Question

find m for which the line 3x-my+2=0 intersects the circle
${x}^{2} + {y}^{2} - 4x + 6y - 3= 0$
at 2 coincident points. (tangent to the circle)

plz ans with explanation and don't spam or will report you​

Answer 1

$\hugem=\dfrac{20}{7}\text{ or }m=4$

$\huge\text{\underline{\underline{Explanation}}}$

$\large\boxed{\text{Geometry}}$

We know that the tangent and the circle are apart by radius.

$\cdots\longrightarrow d=r$

$\large\boxed{\text{Standard form}}$

$\cdots\longrightarrow(x^{2}-4x+4)+(y^{2}+6y+9)-4-9-3=0$

$\cdots\longrightarrow(x-2)^{2}+(y+3)^{2}=4^{2}$

$\large\boxed{\text{Properties of the circle}}$

$\text{ \bullet \text{The circle is centered at }(2,-3) .}$

$\text{ \bullet \text{The radius of the circle is }4 .}$

$\large\boxed{\text{Distance formula}}$

$\cdots\longrightarrow d=\dfrac{|ax_{1}+by_{1}+c|}{\sqrt{a^{2}+b^{2}}}$

$\text{ \bullet\ a, b, c are the coefficients.}$

$\text{ \bullet\ (x_{1}.y_{1}) is the coordinate.}$

$\large\boxed{\text{Solving for }m}$

Now since we know $a=3$, $b=-m$, $c=2$, $d=4$ and $(2,-3)$, we want the equation for $m$.

$\cdots\longrightarrow 4=\dfrac{|6+3m+2|}{\sqrt{9+m^{2}}}$

This is the wanted equation. Let's break this down.
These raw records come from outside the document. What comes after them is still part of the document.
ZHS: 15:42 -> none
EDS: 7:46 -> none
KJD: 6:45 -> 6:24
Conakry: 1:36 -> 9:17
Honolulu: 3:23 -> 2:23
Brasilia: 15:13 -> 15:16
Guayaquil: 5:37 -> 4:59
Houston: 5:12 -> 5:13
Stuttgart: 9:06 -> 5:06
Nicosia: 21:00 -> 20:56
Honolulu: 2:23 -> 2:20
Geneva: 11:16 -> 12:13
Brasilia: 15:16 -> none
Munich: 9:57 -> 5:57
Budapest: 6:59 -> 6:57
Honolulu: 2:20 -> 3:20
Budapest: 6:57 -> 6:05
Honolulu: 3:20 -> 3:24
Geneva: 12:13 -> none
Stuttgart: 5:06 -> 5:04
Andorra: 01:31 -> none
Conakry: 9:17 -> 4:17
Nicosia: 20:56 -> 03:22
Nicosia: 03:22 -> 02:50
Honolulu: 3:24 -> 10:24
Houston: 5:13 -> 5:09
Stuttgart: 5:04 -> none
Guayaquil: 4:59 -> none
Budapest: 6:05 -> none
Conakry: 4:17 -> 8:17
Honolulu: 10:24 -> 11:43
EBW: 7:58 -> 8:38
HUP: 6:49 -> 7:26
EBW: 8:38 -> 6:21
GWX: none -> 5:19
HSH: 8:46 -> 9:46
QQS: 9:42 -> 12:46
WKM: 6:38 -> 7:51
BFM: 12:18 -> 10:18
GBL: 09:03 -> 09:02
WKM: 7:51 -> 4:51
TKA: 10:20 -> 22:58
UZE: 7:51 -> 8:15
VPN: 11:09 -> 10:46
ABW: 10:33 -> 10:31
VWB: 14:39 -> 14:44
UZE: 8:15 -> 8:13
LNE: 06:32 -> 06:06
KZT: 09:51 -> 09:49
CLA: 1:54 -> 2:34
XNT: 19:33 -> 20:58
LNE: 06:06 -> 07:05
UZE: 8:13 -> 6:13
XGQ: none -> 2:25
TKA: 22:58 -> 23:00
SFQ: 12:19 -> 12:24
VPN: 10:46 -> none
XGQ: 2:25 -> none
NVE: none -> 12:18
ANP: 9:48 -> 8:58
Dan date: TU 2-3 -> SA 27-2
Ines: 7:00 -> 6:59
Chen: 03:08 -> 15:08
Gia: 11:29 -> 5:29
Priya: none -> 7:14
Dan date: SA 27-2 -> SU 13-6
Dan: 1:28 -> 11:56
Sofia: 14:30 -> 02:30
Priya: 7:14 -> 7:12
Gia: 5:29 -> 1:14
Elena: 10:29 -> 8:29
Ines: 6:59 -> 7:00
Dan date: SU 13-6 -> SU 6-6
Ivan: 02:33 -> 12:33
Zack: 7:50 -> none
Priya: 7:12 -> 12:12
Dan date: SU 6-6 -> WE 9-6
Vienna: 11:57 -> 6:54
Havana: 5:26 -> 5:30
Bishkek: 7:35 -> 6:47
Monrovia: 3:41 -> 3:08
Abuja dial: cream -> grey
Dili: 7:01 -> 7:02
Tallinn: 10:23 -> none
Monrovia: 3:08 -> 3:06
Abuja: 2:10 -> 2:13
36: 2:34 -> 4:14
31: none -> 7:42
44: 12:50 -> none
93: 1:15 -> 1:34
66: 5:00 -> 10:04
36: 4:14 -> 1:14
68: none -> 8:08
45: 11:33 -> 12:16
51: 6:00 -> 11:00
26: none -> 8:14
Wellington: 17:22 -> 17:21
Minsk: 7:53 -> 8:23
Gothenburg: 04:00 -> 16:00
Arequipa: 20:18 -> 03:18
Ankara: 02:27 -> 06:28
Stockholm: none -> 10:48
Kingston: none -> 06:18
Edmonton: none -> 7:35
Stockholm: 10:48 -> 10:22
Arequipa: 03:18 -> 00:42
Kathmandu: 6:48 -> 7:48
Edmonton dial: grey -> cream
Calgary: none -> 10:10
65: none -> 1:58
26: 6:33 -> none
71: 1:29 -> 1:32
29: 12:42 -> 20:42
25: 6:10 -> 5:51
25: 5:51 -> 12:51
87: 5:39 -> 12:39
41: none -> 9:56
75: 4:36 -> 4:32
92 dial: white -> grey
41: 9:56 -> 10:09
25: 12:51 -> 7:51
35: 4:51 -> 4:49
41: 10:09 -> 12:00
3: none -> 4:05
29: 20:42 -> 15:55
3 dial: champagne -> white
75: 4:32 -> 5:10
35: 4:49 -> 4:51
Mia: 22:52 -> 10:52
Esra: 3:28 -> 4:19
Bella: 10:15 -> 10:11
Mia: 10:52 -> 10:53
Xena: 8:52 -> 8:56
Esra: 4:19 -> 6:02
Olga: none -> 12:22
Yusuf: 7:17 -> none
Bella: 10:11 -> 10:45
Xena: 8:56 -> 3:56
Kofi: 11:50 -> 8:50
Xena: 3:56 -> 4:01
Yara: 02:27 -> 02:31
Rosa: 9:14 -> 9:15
$\cdots\longrightarrow 16(9+m^{2})=(6+3m+2)^{2}$

$\cdots\longrightarrow 144+16m^{2}=9m^{2}+48m+64$

$\cdots\longrightarrow7m^{2}-48m+80=0$

$\cdots\longrightarrow(7m-20)(m-4)=0$

$\cdots\longrightarrow m=\dfrac{20}{7}\text{ or }m=4$

$\huge\text{\underline{\underline{Final answer}}}$

Hence, -

$\text{ \cdots\longrightarrow\boxed{m=\dfrac{20}{7}\text{ or }m=4} }$